My stories, your stories, and these statistics all reveal how dangerous this world can be for us, with Queer and Trans People of Color most at risk. But these stories don’t define us, and we live our lives as a witness to what a difference qualities like hospitality, affirmation, kindness, and celebration can make in allowing us to thrive as human beings. When I left my childhood denomination’s toxic soup of racism, sexism, and sexuality and gender antagonisms, behind me, it became a lot simpler to be an ethical, moral, compassionate person. And when I stumbled upon communities who purposely welcomed and affirmed me, it brought healing I never expected to receive.
But I’ve also shared these stories to invite us to reflect on the growth we have left to do. Even at places that welcome me, it is often not completely clear how unguarded I can be, how much of myself I can share with others. The wounds that my previous religious experiences left are still tender, even after more than a decade later. I am careful because I don’t want to risk the well-being that I had to fight so long to finally reach. And I realize that I still have work to do, and I suspect most of you do, too.

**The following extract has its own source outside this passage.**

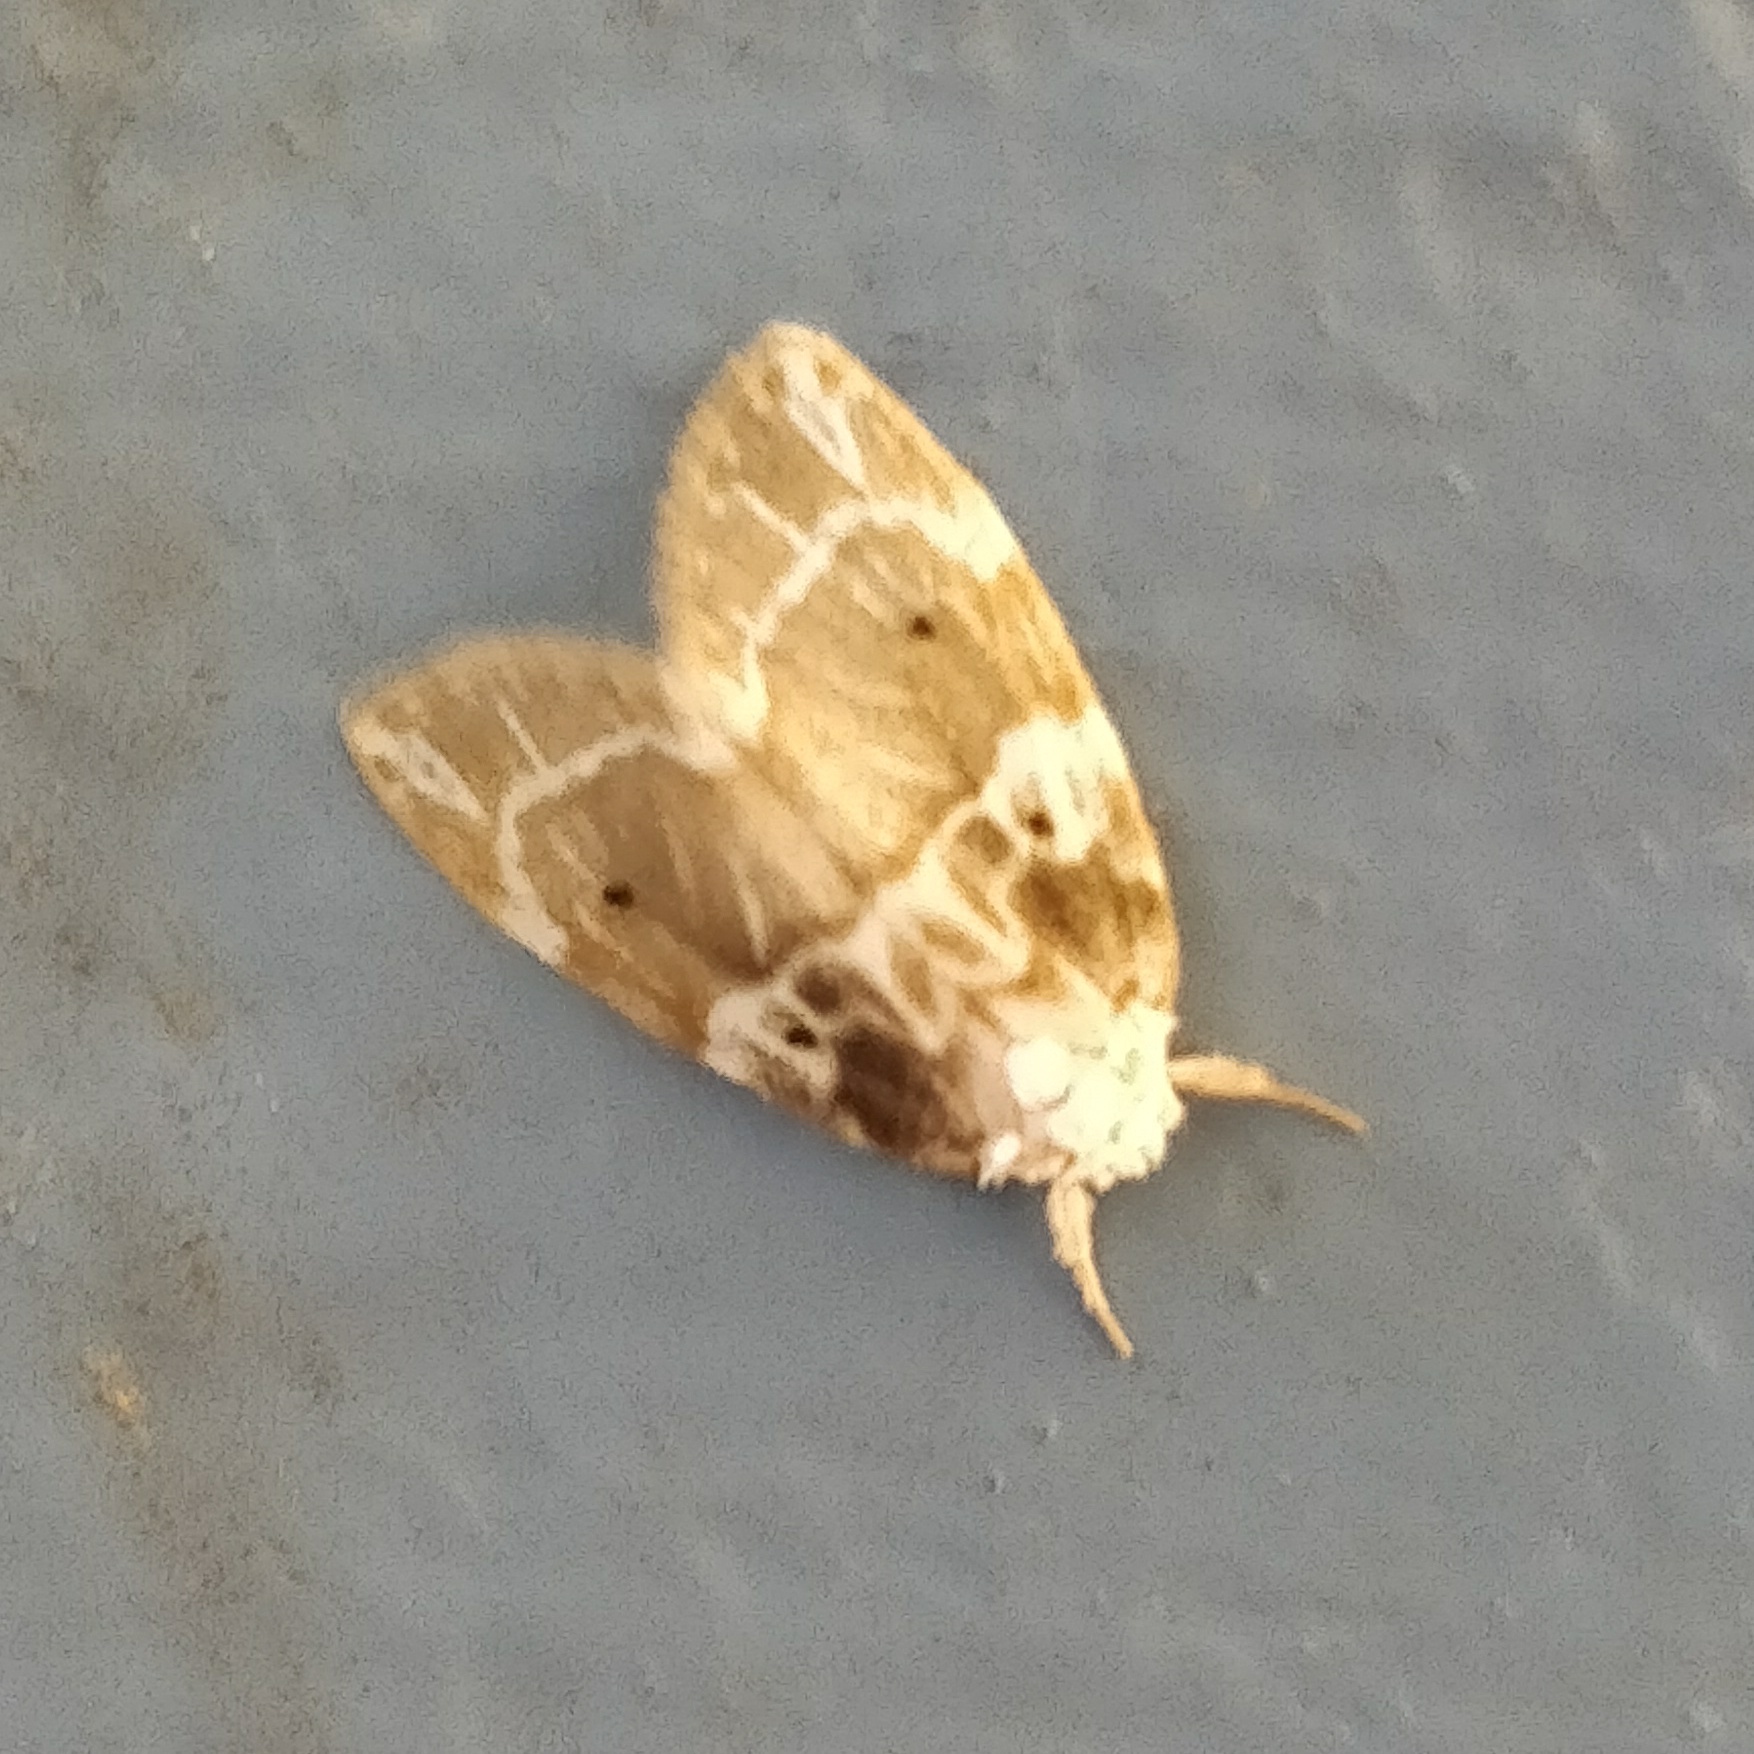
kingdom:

There are programs now, like this one, that can help guide a group through some of this process, and we’ve made some real progress in some areas. But our progress is being matched with resistance, often violent resistance. I hear it in the news and social media. I feel it personally, and I hear it in the stories shared at our local support groups. Like other systems of oppression, transantagonism is sustained by deep, interwoven cultural patterns that we are often unaware even exist. So here is my final demand, especially for allies: Don’t let first steps be final steps. However we choose to be a place where trans and gender nonconforming folk truly belong, the process is ongoing.
This is not something a person, let alone a church or institution, can take for granted. Most of us have not done the hard work of getting to all that internalized dominance and internalized oppression, and it comes out in subtle nonverbal cues, in the ways we talk to each other, in the jokes we tell, in the decisions we make, in leftovers in our thinking. And because religions have often been committed to oppressive opinions about sexuality and gender, it means we have extra work to do to get this right. But we have to do it. All of us have to leave behind the horrid and oppressive policies, ideas, and attitudes we have about sex, gender, and sexuality, for good, and for the good of us all.
Don’t wait for another memorial service. Don't wait to support us until you need to grieve another murder or suicide. Don’t stay silent when others display their transantagonism. Don’t put off reading that memoir by a trans activist. Advocate for us to lead safe, spiritual lives, now. Encourage and empower us to be leaders, now. Provide resources and learning opportunities to educate and empower allies, now. Include us in your stories, liturgies, and rituals, now. Love us, now. Without waiting, without excuse, without letting another week go by. Now.